Fostering an ongoing relationship with the Indigenous communities across Vancouver and beyond has been a priority for many years for both the Vancouver Police Department and the Vancouver Police Foundation. A process of listening, understanding and healing has been at work for decades with years of important work in this area still to come. We are proud to fund many programs that benefit both local Indigenous communities and the VPD in a way that garners a symbiotic relationship of thoughtfulness, empathy, and mutual learnings.
One of these programs is the Musqueam Pulling Together Canoe Club, managed by VPD’s Musqueam Liaison Officer, Cst. John Gravengard. As a 13-year member of the VPD, Cst. Gravengard has dedicated his career to going above and beyond to support Musqueam youth. For the last 10 years he has led the Musqueam Basketball Camps and more recently, the Canoe Club. Over 150 youth have been supported and mentored by Cst. Gravengard in this time.
“These programs bring police officers and Indigenous youth together in a fun and meaningful way,” explains Cst. Gravengard. “The kids realize that police are real people with genuine personalities, which allows positive relationships to form.”
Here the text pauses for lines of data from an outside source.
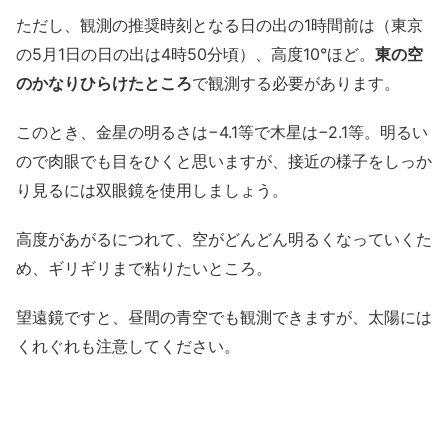
ただし、観測の推奨時刻となる日の出の1時間前は（東京
の5月1日の日の出は4時50分頃）、高度10°ほど。
東の空
のかなりひらけたところ
で観測する必要があります。
このとき、金星の明るさは−4.1等で木星は−2.1等。明るい
ので肉眼でも目をひくと思いますが、接近の様子をしっか
り見るには双眼鏡を使用しましょう。
高度があがるにつれて、空がどんどん明るくなっていくた
め、ギリギリまで粘りたいところ。
望遠鏡ですと、昼間の青空でも観測できますが、太陽には
くれぐれも注意してください。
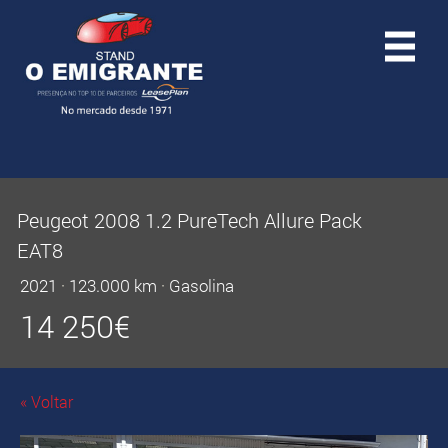
Peugeot 2008 1.2 PureTech Allure Pack
EAT8
2021
·
123.000 km
·
Gasolina
14 250
€
« Voltar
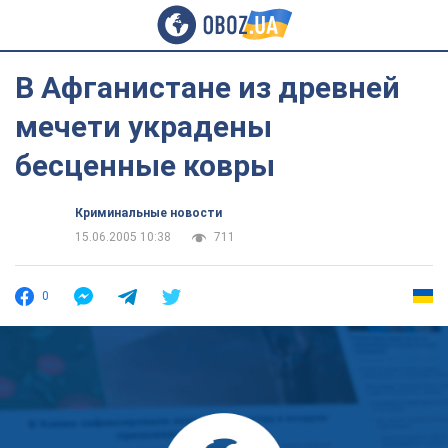
В Афганистане из древней
мечети украдены
бесценные ковры
Криминальные новости
15.06.2005 10:38
711
0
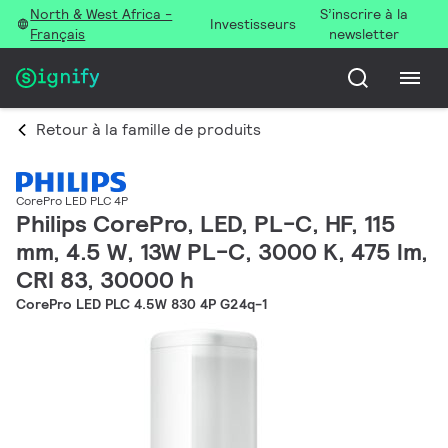
North & West Africa -
S’inscrire à la
Investisseurs
Français
newsletter
Retour à la famille de produits
CorePro LED PLC 4P
Philips CorePro, LED, PL-C, HF, 115
mm, 4.5 W, 13W PL-C, 3000 K, 475 lm,
CRI 83, 30000 h
CorePro LED PLC 4.5W 830 4P G24q-1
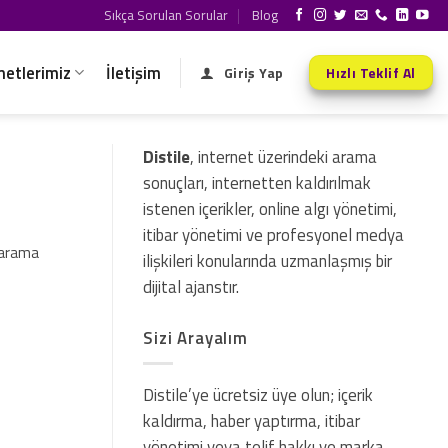
Sıkça Sorulan Sorular
Blog
metlerimiz
İletişim
Giriş Yap
Hızlı Teklif Al
Distile
, internet üzerindeki arama
sonuçları, internetten kaldırılmak
istenen içerikler, online algı yönetimi,
itibar yönetimi ve profesyonel medya
n arama
ilişkileri konularında uzmanlaşmış bir
dijital ajanstır.
Sizi Arayalım
Distile’ye ücretsiz üye olun; içerik
kaldırma, haber yaptırma, itibar
yönetimi veya telif hakkı ve marka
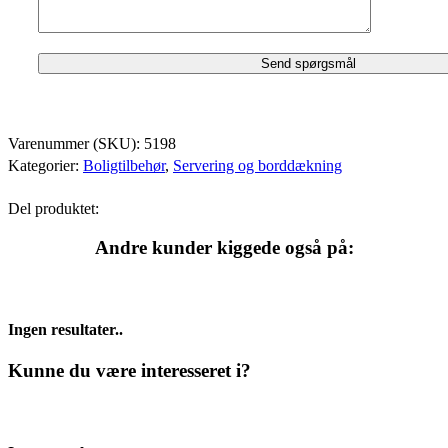
Varenummer (SKU):
5198
Kategorier:
Boligtilbehør
,
Servering og borddækning
Del produktet:
Andre kunder kiggede også på:
Ingen resultater..
Kunne du være interesseret i?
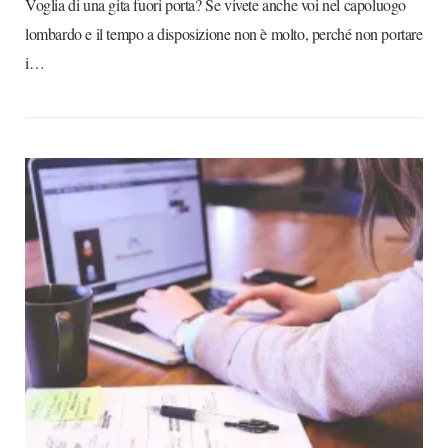
Voglia di una gita fuori porta? Se vivete anche voi nel capoluogo
lombardo e il tempo a disposizione non è molto, perché non portare
i…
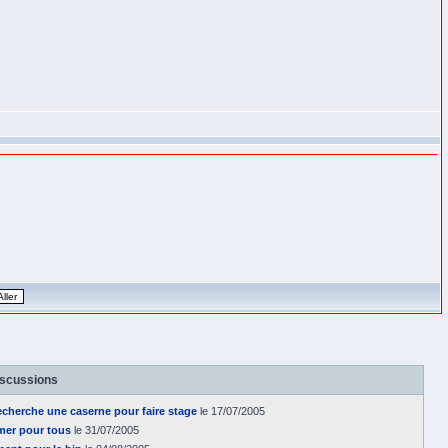
iscussions
recherche une caserne pour faire stage
le 17/07/2005
mer pour tous
le 31/07/2005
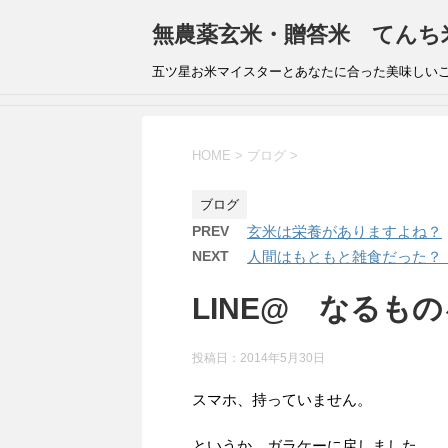
無農薬玄米・贈答米 てんち
五ツ星お米マイスターとあなたに合った美味しい
HOME
>
ブログ
>
ブログ
PREV
玄米は栄養がありますよね？
NEXT
人間はもともと雑食だった？
LINE@ なるも
投稿日：
2014年5月30日
スマホ、持っていません。
というか、ガラケーに戻しました。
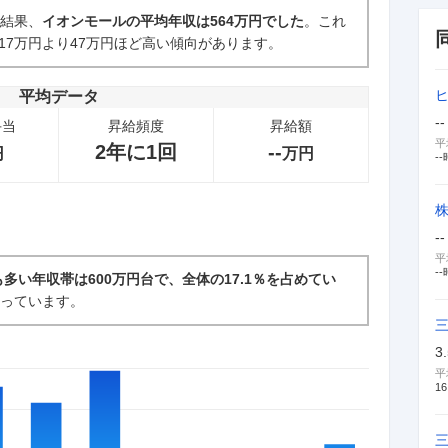
た結果、
イオンモールの平均年収は564万円でした
。これ
17万円より47万円ほど高い傾向があります。
新卒採用面接・選考
4
件
平均データ
--
手当
昇給頻度
昇給額
平
2年に1回
--
円
万円
--
--
平
--
も多い年収帯は600万円台で、全体の17.1％を占めてい
なっています。
3
平
16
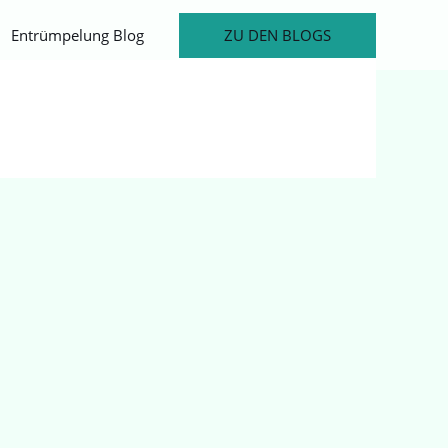
ZU DEN BLOGS
Entrümpelung Blog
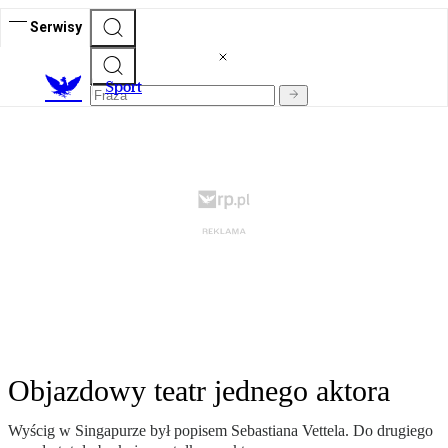
Serwisy
S
port
Objazdowy teatr jednego aktora
Wyścig w Singapurze był popisem Sebastiana Vettela. Do drugiego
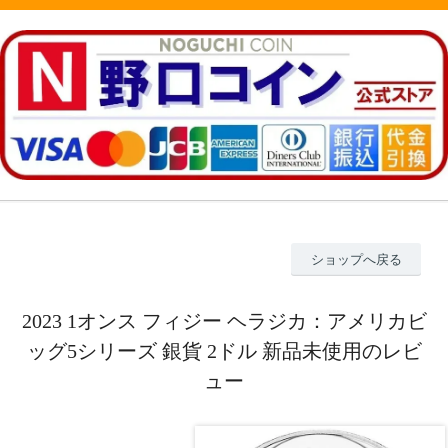
ショップへ戻る
2023 1オンス フィジー ヘラジカ：アメリカビ
ッグ5シリーズ 銀貨 2ドル 新品未使用のレビ
ュー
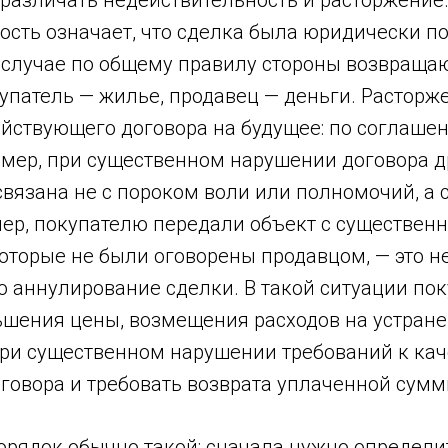
 различать недействительность и расторжение
ость означает, что сделка была юридически по
 случае по общему правилу стороны возвращаю
упатель — жилье, продавец — деньги. Расторже
йствующего договора на будущее: по соглаше
имер, при существенном нарушении договора д
вязана не с пороком воли или полномочий, а 
ер, покупателю передали объект с существен
оторые не были оговорены продавцом, — это н
о аннулирование сделки. В такой ситуации по
ьшения цены, возмещения расходов на устран
при существенном нарушении требований к кач
оговора и требовать возврата уплаченной сумм
орядок обычно такой: сначала нужно определи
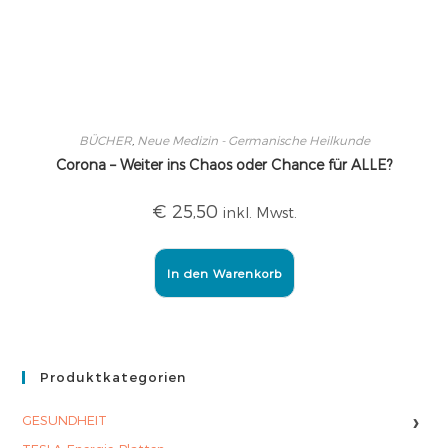
BÜCHER
,
Neue Medizin - Germanische Heilkunde
Corona – Weiter ins Chaos oder Chance für ALLE?
€
25,50
inkl. Mwst.
In den Warenkorb
Produktkategorien
›
GESUNDHEIT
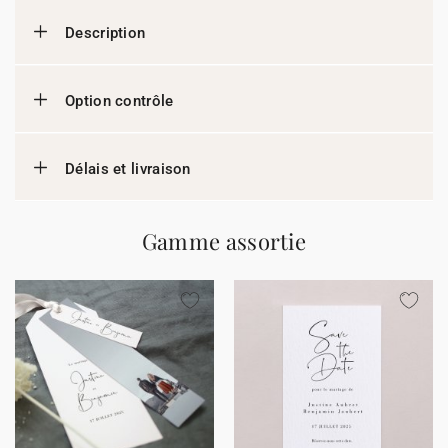
Description
Option contrôle
Délais et livraison
Gamme assortie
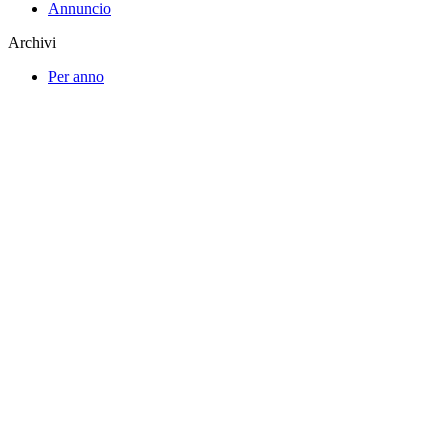
Annuncio
Archivi
Per anno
As regular participants in the annual Pulling Together Canoe Journey, the Musqueam Pulling Together Canoe Club was in need of updated canoe-related equipment, safety gear and customized clothing in order to participate in the next Pulling Together Canoe Journey. The recent funding from the Vancouver Police Foundation will not only help replace worn-out gear, but also enable Cst. Gravengard to expand and include additional youth to join as club members.
The annual Pulling Together Canoe Journey is a ten-day journey that brings together Indigenous communities, various police organizations, other public service agencies, and youth. The act of both public service personnel and Indigenous people paddling in unison is a powerful symbol of positive relationships and mutual respect. This Canoe Journey has been an important tradition in BC for over 20 years.
It is very meaningful to have this grant because the Canoe Club helps youth casually connect with police officers, which in turn, builds healthy and meaningful relationships,” says Cst. Gravengard. “These youth are largely at-risk or have a criminal history, so they will have solid role models that will impact them for the rest of their lives as a result.”
Having grown up in East Vancouver, Cst. Gravengard observed many kids who had run-ins with the police. He also quickly understood that police are in a unique position to build bridges with the community and to help youth steer clear of a life of drugs, gangs and violence. He believes that people who interact with police in a less formal, entertaining and casual environment see the police for who they are – as people who just want to help and make a difference. It’s one of the reasons why John continues to volunteer so much of his own time.
“I believe if you can be a positive influence on children and youth, it goes a long way terms of them growing into adults that make safe and solid life-decisions,” adds Cst. Gravengard. “My work with the Canoe Club and as the Musqueam Liaison Officer is not only important for the community and for Vancouver, it also provides the Musqueam Nation a better sense of who the police are. We are here to help.”
Working slowly and thoughtfully to respectfully repair and build positive relationships between police agencies and Indigenous communities is a priority. We are proud to be providing genuine support on these stepping-stones towards mutual understanding and partnership. We look forward to listening and learning for years to come.